Güncelleme Tarihi:
Diyarbakır'da Merkez Bankası tarafından düzenlenen “Para Politikaları” konulu konferansta konuşan Yılmaz, faiz artışları ile yurtdışı emtia piyasalarında oluşan fiyat artışlarının ikinci etkilerini kontrol altına almayı amaçladıklarını söyledi. Yılmaz, şunları kaydetti:
"Bize diyorlar ki, faiz artışları ile yurtdışındaki petrol ve gıda fiyatlarını mı kontrol altına almaya çalışıyorsunuz? Hayır, biz faiz politikası ile bizim gücümüzün dışındaki piyasalarda oluşan emtiaları etkilemeye çalışmıyoruz. Ama bunların ikincil etkileri var ekonominin diğer sektörlerini etkiliyor. Mesela artan tarım fiyatları yüzünden işçiler daha çok maaş istiyor, petrol yüzünden maliyetler artıyor... İşte biz bu ikincil etkileri dengelemek için faiz artışı yapıyoruz."
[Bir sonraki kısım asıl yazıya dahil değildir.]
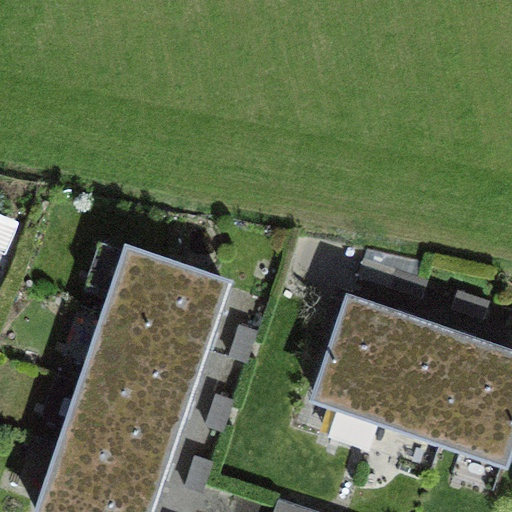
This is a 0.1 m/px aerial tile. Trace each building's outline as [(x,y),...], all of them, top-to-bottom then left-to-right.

Gıda fiyatlarında yaşanan artışa da değinen Yılmaz, fiyatların yüksek seyretmeye devam edeceğini belirtti. Bunun üç ana nedeni olduğunu kaydeden Yılmaz, şöyle sıraladı: "Arz yönlü etkenler, talep yönlü etkenler ve biyoyakıtın alternatif enerji kaynağı olarak kullanılması."
Düşük döviz uygulanan politikanın sonucu
Döviz kurundaki gidişata değinen ve 'Merkez Bankası yüksek faiz-düşük kur politikası uyguluyor' eleştirilerini de değerlendiren Yılmaz, şöyle konuştu:
"Kurun değeri piyasada belirleniyor. Merkez Bankası faizleri ile döviz kuru arasında karmaşık ve çok yönlü bir ilişki var. Diyorlar ki, (MB yüksek faiz düşük kur politikası uyguluyor). Biz hayır diyoruz. Bu durum uyguladığımız enflasyonla mücadelele politikasının bir sonucudur, hedef değildir."
FAİZDE DÜŞÜŞ BEKLEMEYİN
Politika faiz oranını mevcut ekonomik şartların enflasyonla mücadele için gerekli kıldığı seviyenin altına yapay olarak indirerek, faizlerin genel düzeyini arzu edilen seviyelere düşürmenin mümkün olmadığını kaydeden Durmuş Yılmaz, “Böyle bir davranış, gerek enflasyon beklentilerini gerekse geleceğe yönelik risk algılamasını bozacağından, orta ve uzun vadeli faizlerin yükselmesine neden olacaktır” dedi.
Politika faiz oranlarının indirilmesinin, serbest piyasa ortamında belirlenen ve ticari işletmeler ile tüketicilere uygulanan kredi faizlerinin aşağı çekilmesi için yeterli olmadığını belirten Yılmaz, “Örneğin, Amerikan Merkez Bankası’nın Eylül 2007’den bu yana uyguladığı parasal gevşemeye rağmen özellikle risk algılamalarındaki bozulmanın etkisiyle konut ve ticari kredilere uygulanan faiz oranları, yüksek seviyesini korumuştur” dedi.